Ansioso por dar destaque aos médicos de família, ele resistiu a sugestões onde ele “entraria como o sabe-tudo e consertaria algo em três minutos” – porque “isso não é a verdadeira medicina familiar”, e um médico não deve “inferiorizar outro médico”.

E quando o executivo de outro show de sucesso disse, “‘E se ele dirigir pelas ruas e tratar pessoas em sua van?’, nós dissemos não”, disse Farrago. “Quem faz isso? O que eu faria, aplicaria uma insulina intravenosa e seguiria meu caminho?”

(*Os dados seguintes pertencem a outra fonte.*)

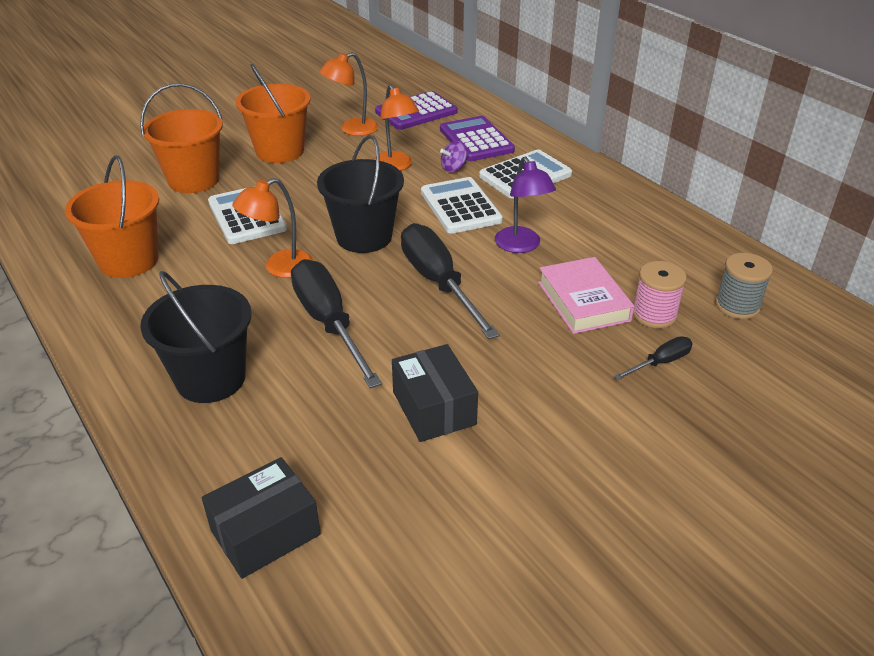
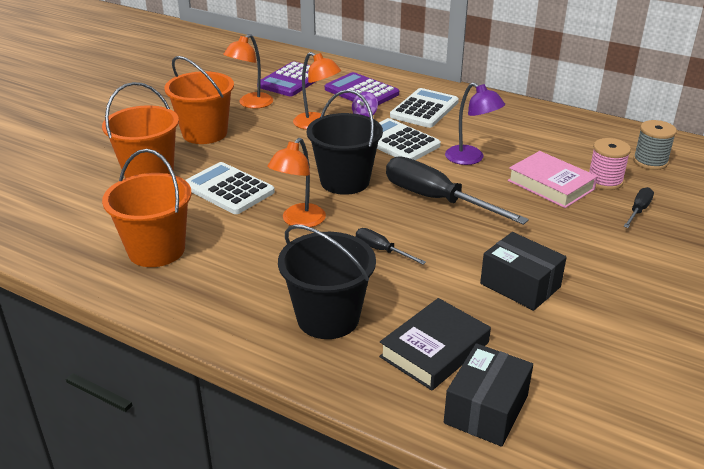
camera: 25 degrees left, 5 degrees down
(277, 448) = (434, 349): none -> black book
(329, 323) = (381, 250): black screwdriver -> black screwdriver, size x0.47

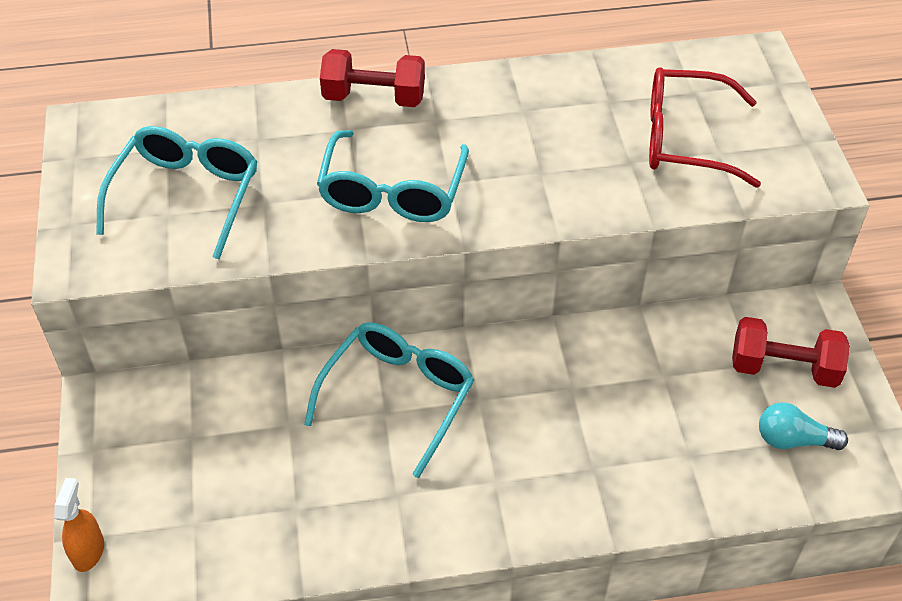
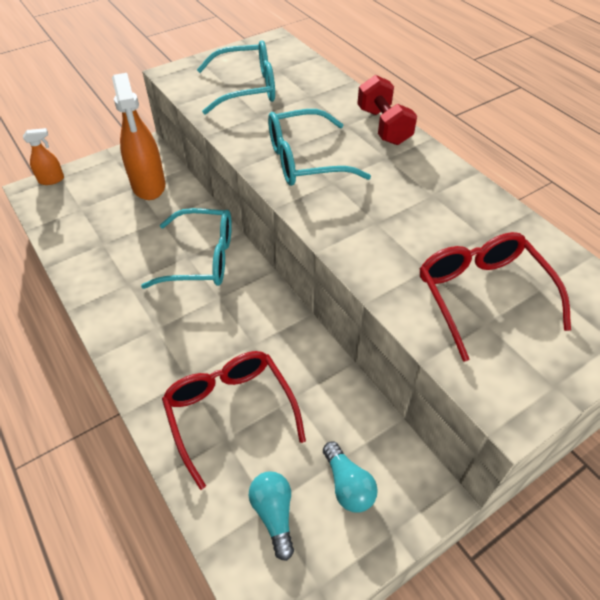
camera: 65 degrees right, 0 degrees up
(200, 419) = (148, 185): none -> orange spray bottle
(658, 440) = (230, 413): none -> red glasses
(783, 368) = (348, 485): red dumbbell -> turquoise light bulb

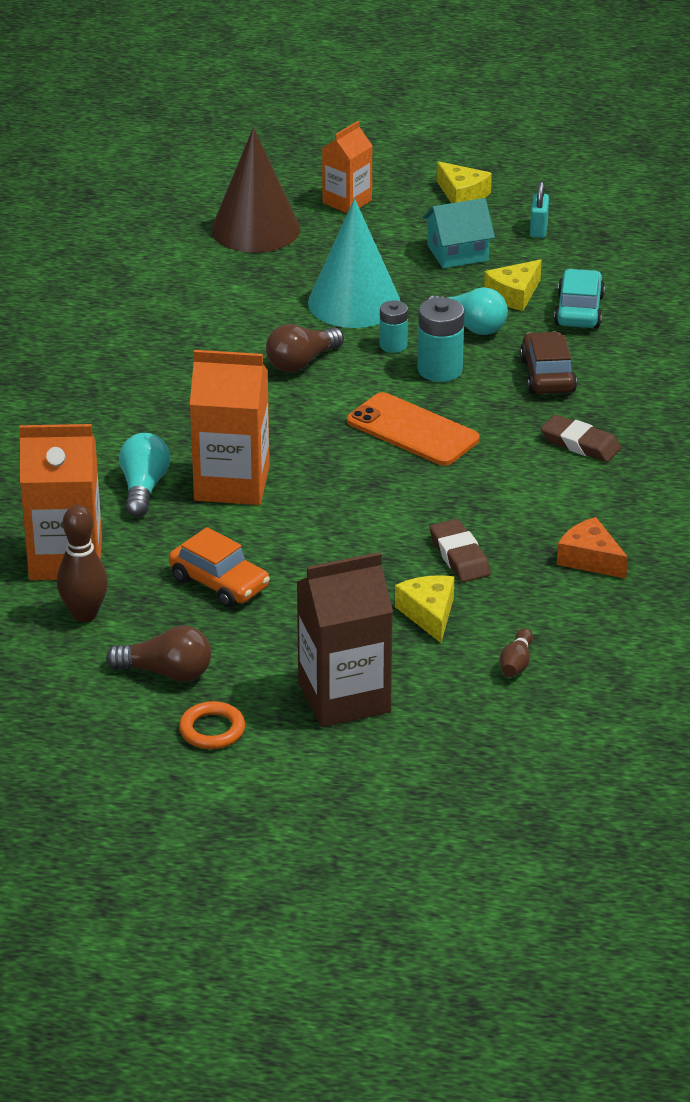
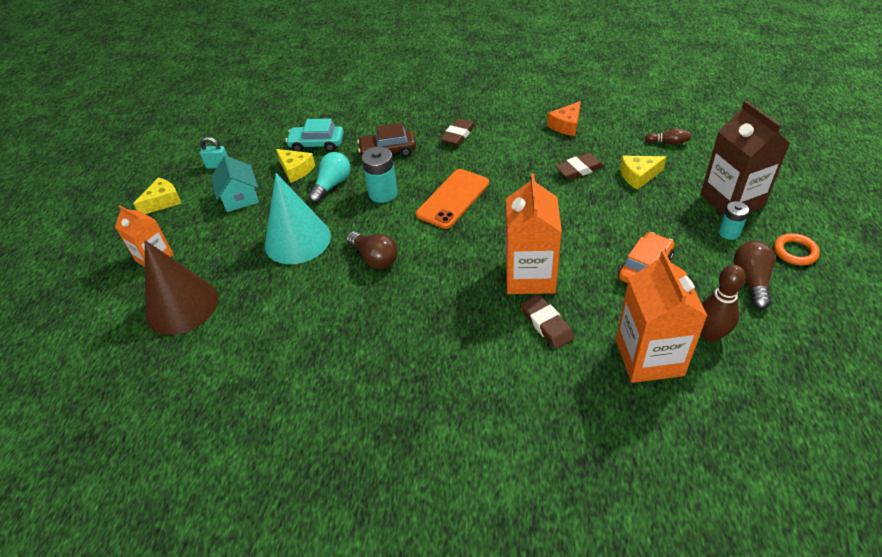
camera: 90 degrees left, 10 degrees up
(143, 488) = (547, 324): turquoise light bulb -> brown eraser
(393, 345) = (353, 216): turquoise battery -> turquoise battery (729, 232)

No piloto, gravado no inverno passado em Milo, uma velha cidade de moinho no Maine, Farrago examinou pacientes do único médico de lá, a Dra. Kathleen Thibault. Ele visitou Danielle Pilon, criando quatro filhos, incluindo um com problemas respiratórios, e informou Thibault que Pilon estava fumando e que sua casa possuía alguns perigos de segurança.

Ele viajou por duas horas até a cidade de Mexico, no Maine, para visitar Bill Johnston, um bombeiro ferido quando um teto caiu sobre ele e que passava por problemas residuais. Subsequentemente, os produtores o gravaram examinando Johnston no consultório de Thibault e pediram que Farrago fingisse não conhecer o paciente, para que a visita em sua casa parecesse ter ocorrido depois. “Isso seria como atuar, e não fico inteiramente confortável com isso”, respondeu Farrago. Mas tentou obedecer.

‘Medicina dura’ – Com pacientes, ele não demonstra absolutamente nada do tom impertinente do Placebo Journal. Ele age de forma simples e direta.

“Como é possível que você esteja sobrevivendo financeiramente?”, perguntou ele a um de seus pacientes, Mark Verrill, um aprendiz de eletricista desempregado sendo examinado depois da morte de sua mãe. “Sem trabalho, a morte de sua mãe. Honestamente, passando por tudo isso, há mais alguma coisa, depressão?”

Depois que Verrill saiu, Farrago disse estar preocupado e que iria ficar de olho nele. “O macaco dele agora está nas minhas costas”.

O reality show foi inicialmente chamado de Doc Holiday, mas após a primeira rodada de gravações foi revisado e renomeado para “Tough Medicine” (medicina dura, em tradução livre). É um programa filosófico.

“Não sou tão cego para deixar meu trabalho para fazer reuniões em Hollywood”, disse ele. “Se o programa de TV funcionar, ótimo. Se não, vou sobreviver. Eu pensarei em alguma outra coisa”.